Deep ES Optimizations : Issues such as uneven shard distribution, oversized thread pools, large shard memory (up to 100 GB), and dual field mappings (text + keyword) were addressed. Thread‑pool sizes were limited to cpu_cores * 3 / 2 + 1 , shard memory capped at 50 GB, and filters were used instead of queries to avoid scoring overhead. Routing keys were added to direct queries to relevant shards, dramatically reducing CPU usage and query latency.

Redis Caching Scheme : Historically the system had no cache, but a sudden traffic surge during a ticket‑blind‑box event prompted the introduction of Redis. Near‑real‑time ES updates (≈1 s delay) caused cache inconsistency; the solution employs a 2‑second distributed lock before deleting the Redis entry, ensuring that stale data is not written back. Two‑center multi‑cluster Redis deployments write synchronously to both data centers, providing high availability and low latency reads.

High‑Availability Member Primary Database : The original SqlServer instance reached physical limits with over a billion records. A dual‑center MySQL partitioned cluster was built, splitting data into more than 1,000 shards (≈1 M rows each) with a 1‑master‑3‑slave topology (master in A, slaves in B). Full‑volume sync, incremental sync, and gray‑release traffic shifting were used to migrate without downtime, achieving >20 k TPS and ~10 ms average latency.

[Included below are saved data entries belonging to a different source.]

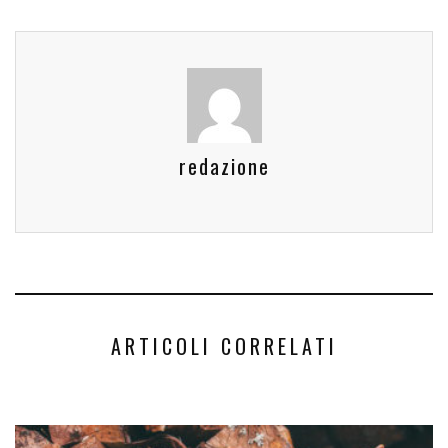
redazione
ARTICOLI CORRELATI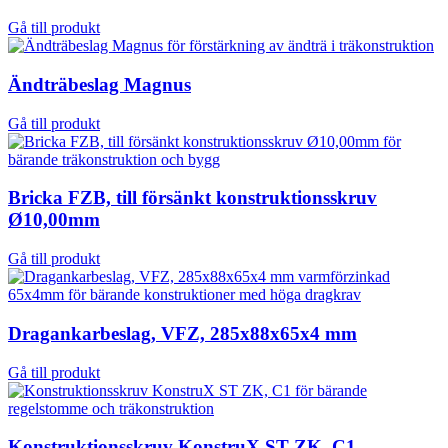
Gå till produkt
Ändträbeslag Magnus
Gå till produkt
Bricka FZB, till försänkt konstruktionsskruv
Ø10,00mm
Gå till produkt
Dragankarbeslag, VFZ, 285x88x65x4 mm
Gå till produkt
Konstruktionsskruv KonstruX ST ZK, C1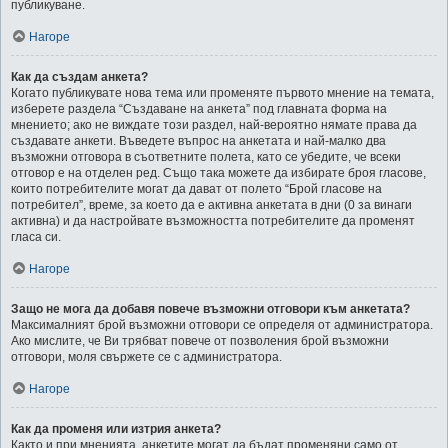
публикуване.
Нагоре
Как да създам анкета?
Когато публикувате нова тема или променяте първото мнение на темата,
изберете раздела “Създаване на анкета” под главната форма на
мнението; ако не виждате този раздел, най-вероятно нямате права да
създавате анкети. Въведете въпрос на анкетата и най-малко два
възможни отговора в съответните полета, като се убедите, че всеки
отговор е на отделен ред. Също така можете да избирате броя гласове,
които потребителите могат да дават от полето “Брой гласове на
потребител”, време, за което да е активна анкетата в дни (0 за винаги
активна) и да настройвате възможността потребителите да променят
гласа си.
Нагоре
Защо не мога да добавя повече възможни отговори към анкетата?
Максималният брой възможни отговори се определя от администратора.
Ако мислите, че Ви трябват повече от позволения брой възможни
отговори, моля свържете се с администратора.
Нагоре
Как да променя или изтрия анкета?
Както и при мненията, анкетите могат да бъдат променяни само от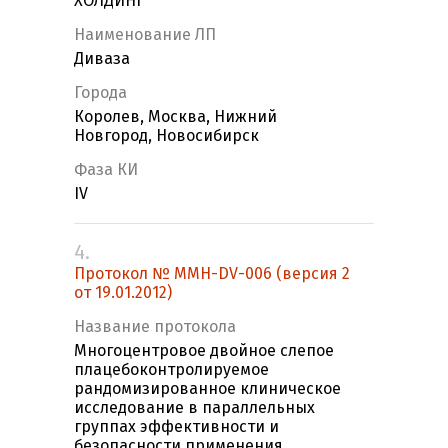
ХОЛДИНГ"
Наименование ЛП
Диваза
Города
Королев, Москва, Нижний
Новгород, Новосибирск
Фаза КИ
IV
4.
Протокол № MMH-DV-006 (версия 2
от 19.01.2012)
Название протокола
Многоцентровое двойное слепое
плацебоконтролируемое
рандомизированное клиническое
исследование в параллельных
группах эффективности и
безопасности применения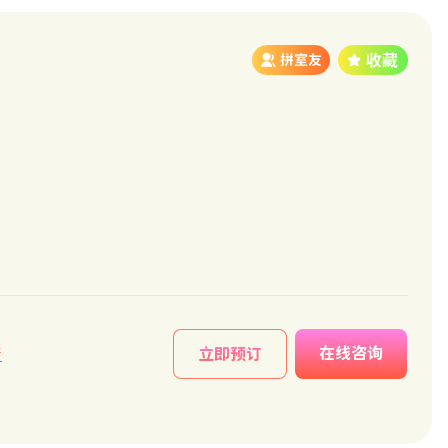
拼室友
在线咨询
情
立即预订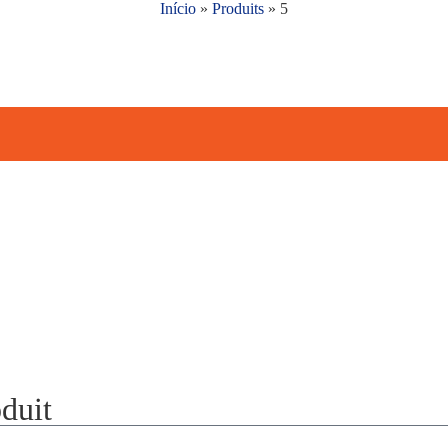
Início
»
Produits
»
5
duit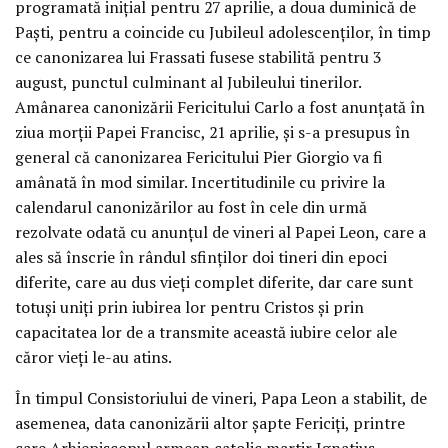
programată inițial pentru 27 aprilie, a doua duminică de
Paști, pentru a coincide cu Jubileul adolescenților, în timp
ce canonizarea lui Frassati fusese stabilită pentru 3
august, punctul culminant al Jubileului tinerilor.
Amânarea canonizării Fericitului Carlo a fost anunțată în
ziua morții Papei Francisc, 21 aprilie, și s-a presupus în
general că canonizarea Fericitului Pier Giorgio va fi
amânată în mod similar. Incertitudinile cu privire la
calendarul canonizărilor au fost în cele din urmă
rezolvate odată cu anunțul de vineri al Papei Leon, care a
ales să înscrie în rândul sfinților doi tineri din epoci
diferite, care au dus vieți complet diferite, dar care sunt
totuși uniți prin iubirea lor pentru Cristos și prin
capacitatea lor de a transmite această iubire celor ale
căror vieți le-au atins.
În timpul Consistoriului de vineri, Papa Leon a stabilit, de
asemenea, data canonizării altor șapte Fericiți, printre
care Arhiepiscopul armean catolic martir Ignatius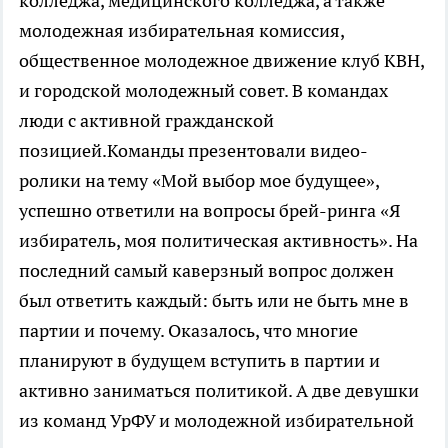
колледжа, медицинского колледжа, а также
молодежная избирательная комиссия,
общественное молодежное движение клуб КВН,
и городской молодежный совет. В командах
люди с активной гражданской
позицией.Команды презентовали видео-
ролики на тему «Мой выбор мое будущее»,
успешно ответили на вопросы брей-ринга «Я
избиратель, моя политическая активность». На
последний самый каверзный вопрос должен
был ответить каждый: быть или не быть мне в
партии и почему. Оказалось, что многие
планируют в будущем вступить в партии и
активно заниматься политикой. А две девушки
из команд УрФУ и молодежной избирательной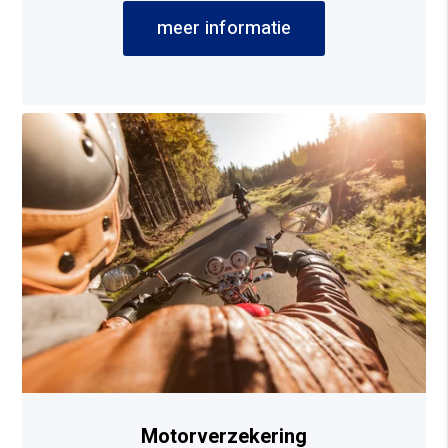
meer informatie
Motorverzekering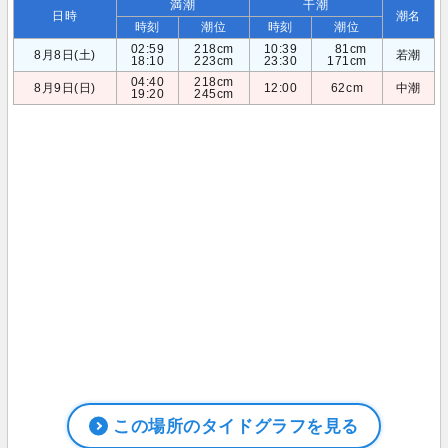
満潮
干潮
日時
潮名
時刻
潮位
時刻
潮位
02:59
218cm
10:39
81cm
8月8日(土)
若潮
18:10
223cm
23:30
171cm
04:40
218cm
8月9日(日)
12:00
62cm
中潮
19:20
245cm
この場所のタイドグラフを見る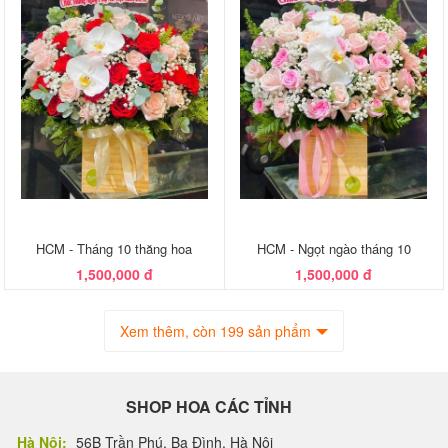
HCM - Tháng 10 thăng hoa
HCM - Ngọt ngào tháng 10
1,500,000 đ
1,500,000 đ
Xem thêm, còn 199 sản phẩm
SHOP HOA CÁC TỈNH
Hà Nội:
56B Trần Phú, Ba Đình, Hà Nội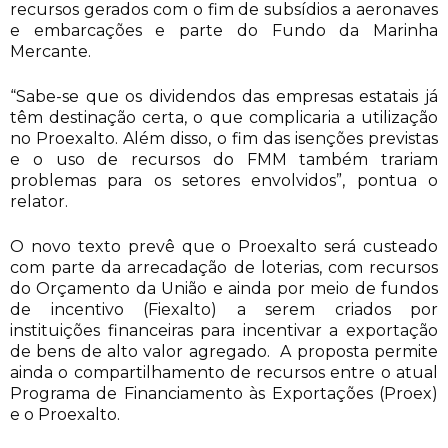
recursos gerados com o fim de subsídios a aeronaves
e embarcações e parte do Fundo da Marinha
Mercante.
“Sabe-se que os dividendos das empresas estatais já
têm destinação certa, o que complicaria a utilização
no Proexalto. Além disso, o fim das isenções previstas
e o uso de recursos do FMM também trariam
problemas para os setores envolvidos”, pontua o
relator.
O novo texto prevê que o Proexalto será custeado
com parte da arrecadação de loterias, com recursos
do Orçamento da União e ainda por meio de fundos
de incentivo (Fiexalto) a serem criados por
instituições financeiras para incentivar a exportação
de bens de alto valor agregado. A proposta permite
ainda o compartilhamento de recursos entre o atual
Programa de Financiamento às Exportações (Proex)
e o Proexalto.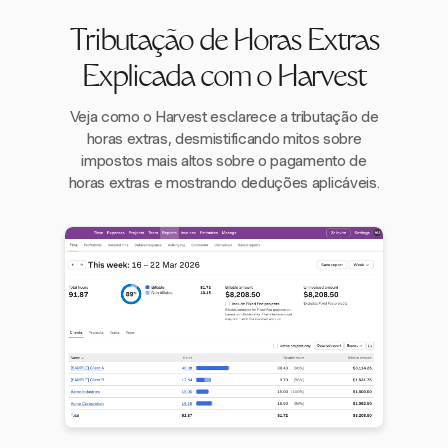
Tributação de Horas Extras
Explicada com o Harvest
Veja como o Harvest esclarece a tributação de
horas extras, desmistificando mitos sobre
impostos mais altos sobre o pagamento de
horas extras e mostrando deduções aplicáveis.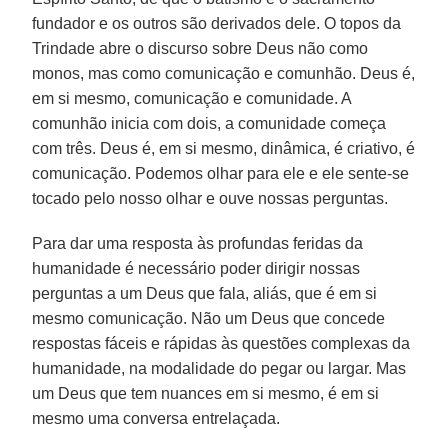
fundador e os outros são derivados dele. O topos da
Trindade abre o discurso sobre Deus não como
monos, mas como comunicação e comunhão. Deus é,
em si mesmo, comunicação e comunidade. A
comunhão inicia com dois, a comunidade começa
com três. Deus é, em si mesmo, dinâmica, é criativo, é
comunicação. Podemos olhar para ele e ele sente-se
tocado pelo nosso olhar e ouve nossas perguntas.
Para dar uma resposta às profundas feridas da
humanidade é necessário poder dirigir nossas
perguntas a um Deus que fala, aliás, que é em si
mesmo comunicação. Não um Deus que concede
respostas fáceis e rápidas às questões complexas da
humanidade, na modalidade do pegar ou largar. Mas
um Deus que tem nuances em si mesmo, é em si
mesmo uma conversa entrelaçada.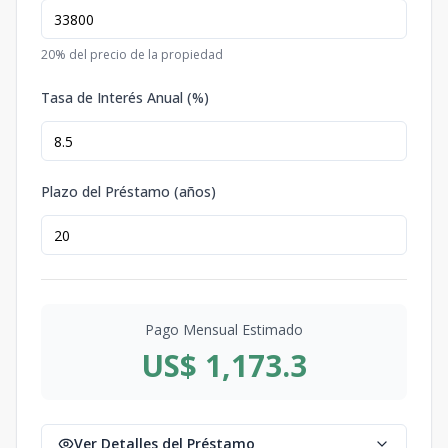
20
% del precio de la propiedad
Tasa de Interés Anual (%)
Plazo del Préstamo (años)
Pago Mensual Estimado
US$ 1,173.3
Ver Detalles del Préstamo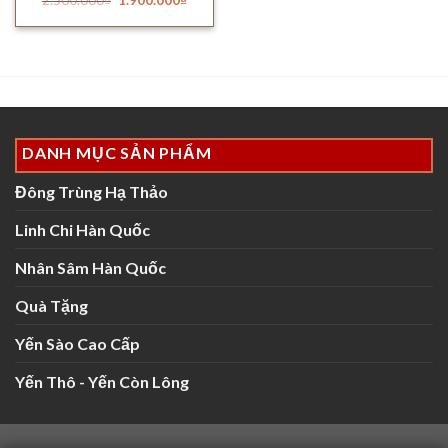
Được xếp
gốc
hiện
hạng
4.17
là:
tại
5 sao
2.500.000₫.
là:
1.900.000₫.
DANH MỤC SẢN PHẨM
Đông Trùng Hạ Thảo
Linh Chi Hàn Quốc
Nhân Sâm Hàn Quốc
Quà Tặng
Yến Sào Cao Cấp
Yến Thô - Yến Còn Lông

Abnormal Member Relationship Governance : Complex logic errors could bind a user’s APP account to another’s WeChat account, exposing orders across users. A thorough analysis identified such anomalies, and code‑level safeguards were added to prevent cross‑account data leakage.

Future Outlook – Fine‑Grained Flow‑Control and Degradation : Three levels of flow‑control are planned: hotspot throttling for abusive accounts, per‑calling‑account limits to guard against buggy client loops, and global limits to protect the system from traffic spikes beyond 30 k TPS. Degradation strategies include response‑time‑based circuit breaking and exception‑rate‑based fallback. Additionally, a systematic audit of all calling accounts will enable more precise control.